**Problem description:** Reproduce the data below in full. Nothing should differ from the original.

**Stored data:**
□ □ □ □ □ □ □
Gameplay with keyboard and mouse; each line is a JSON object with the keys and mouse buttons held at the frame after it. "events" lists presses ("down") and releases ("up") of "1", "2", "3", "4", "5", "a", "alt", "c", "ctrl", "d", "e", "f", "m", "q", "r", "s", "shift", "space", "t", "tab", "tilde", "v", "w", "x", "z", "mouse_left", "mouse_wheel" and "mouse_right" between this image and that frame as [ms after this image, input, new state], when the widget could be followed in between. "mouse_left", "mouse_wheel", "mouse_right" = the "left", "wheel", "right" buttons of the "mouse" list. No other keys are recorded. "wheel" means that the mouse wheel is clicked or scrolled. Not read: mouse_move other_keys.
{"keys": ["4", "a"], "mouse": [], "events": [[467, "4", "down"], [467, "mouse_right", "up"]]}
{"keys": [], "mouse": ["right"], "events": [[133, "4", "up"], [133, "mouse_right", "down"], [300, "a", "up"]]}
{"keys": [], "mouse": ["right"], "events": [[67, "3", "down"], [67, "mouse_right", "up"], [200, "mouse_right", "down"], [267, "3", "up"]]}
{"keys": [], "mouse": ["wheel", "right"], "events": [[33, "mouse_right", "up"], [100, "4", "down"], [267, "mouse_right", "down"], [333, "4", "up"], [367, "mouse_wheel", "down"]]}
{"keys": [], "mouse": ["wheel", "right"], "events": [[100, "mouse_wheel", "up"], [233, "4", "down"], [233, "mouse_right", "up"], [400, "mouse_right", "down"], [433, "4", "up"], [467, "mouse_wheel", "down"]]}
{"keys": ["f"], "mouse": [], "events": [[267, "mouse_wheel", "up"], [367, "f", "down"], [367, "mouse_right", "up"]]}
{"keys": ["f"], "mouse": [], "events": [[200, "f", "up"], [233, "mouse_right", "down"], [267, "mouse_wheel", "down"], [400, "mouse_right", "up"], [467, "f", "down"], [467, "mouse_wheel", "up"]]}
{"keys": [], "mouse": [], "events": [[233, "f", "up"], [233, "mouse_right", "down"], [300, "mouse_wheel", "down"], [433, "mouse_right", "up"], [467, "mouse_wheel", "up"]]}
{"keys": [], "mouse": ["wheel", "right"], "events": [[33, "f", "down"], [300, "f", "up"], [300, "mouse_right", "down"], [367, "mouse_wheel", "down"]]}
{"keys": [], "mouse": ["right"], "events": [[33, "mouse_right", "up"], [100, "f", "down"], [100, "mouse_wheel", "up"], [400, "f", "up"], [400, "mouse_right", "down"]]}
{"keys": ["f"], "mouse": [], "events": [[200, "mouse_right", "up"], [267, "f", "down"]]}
□ □ □ □ □ □ □
**Written solution:**
Gameplay with keyboard and mouse; each line is a JSON object with the keys and mouse buttons held at the frame after it. "events" lists presses ("down") and releases ("up") of "1", "2", "3", "4", "5", "a", "alt", "c", "ctrl", "d", "e", "f", "m", "q", "r", "s", "shift", "space", "t", "tab", "tilde", "v", "w", "x", "z", "mouse_left", "mouse_wheel" and "mouse_right" between this image and that frame as [ms after this image, input, new state], when the widget could be followed in between. "mouse_left", "mouse_wheel", "mouse_right" = the "left", "wheel", "right" buttons of the "mouse" list. No other keys are recorded. "wheel" means that the mouse wheel is clicked or scrolled. Not read: mouse_move other_keys.
{"keys": ["4", "a"], "mouse": [], "events": [[467, "4", "down"], [467, "mouse_right", "up"]]}
{"keys": [], "mouse": ["right"], "events": [[133, "4", "up"], [133, "mouse_right", "down"], [300, "a", "up"]]}
{"keys": [], "mouse": ["right"], "events": [[67, "3", "down"], [67, "mouse_right", "up"], [200, "mouse_right", "down"], [267, "3", "up"]]}
{"keys": [], "mouse": ["wheel", "right"], "events": [[33, "mouse_right", "up"], [100, "4", "down"], [267, "mouse_right", "down"], [333, "4", "up"], [367, "mouse_wheel", "down"]]}
{"keys": [], "mouse": ["wheel", "right"], "events": [[100, "mouse_wheel", "up"], [233, "4", "down"], [233, "mouse_right", "up"], [400, "mouse_right", "down"], [433, "4", "up"], [467, "mouse_wheel", "down"]]}
{"keys": ["f"], "mouse": [], "events": [[267, "mouse_wheel", "up"], [367, "f", "down"], [367, "mouse_right", "up"]]}
{"keys": ["f"], "mouse": [], "events": [[200, "f", "up"], [233, "mouse_right", "down"], [267, "mouse_wheel", "down"], [400, "mouse_right", "up"], [467, "f", "down"], [467, "mouse_wheel", "up"]]}
{"keys": [], "mouse": [], "events": [[233, "f", "up"], [233, "mouse_right", "down"], [300, "mouse_wheel", "down"], [433, "mouse_right", "up"], [467, "mouse_wheel", "up"]]}
{"keys": [], "mouse": ["wheel", "right"], "events": [[33, "f", "down"], [300, "f", "up"], [300, "mouse_right", "down"], [367, "mouse_wheel", "down"]]}
{"keys": [], "mouse": ["right"], "events": [[33, "mouse_right", "up"], [100, "f", "down"], [100, "mouse_wheel", "up"], [400, "f", "up"], [400, "mouse_right", "down"]]}
{"keys": ["f"], "mouse": [], "events": [[200, "mouse_right", "up"], [267, "f", "down"]]}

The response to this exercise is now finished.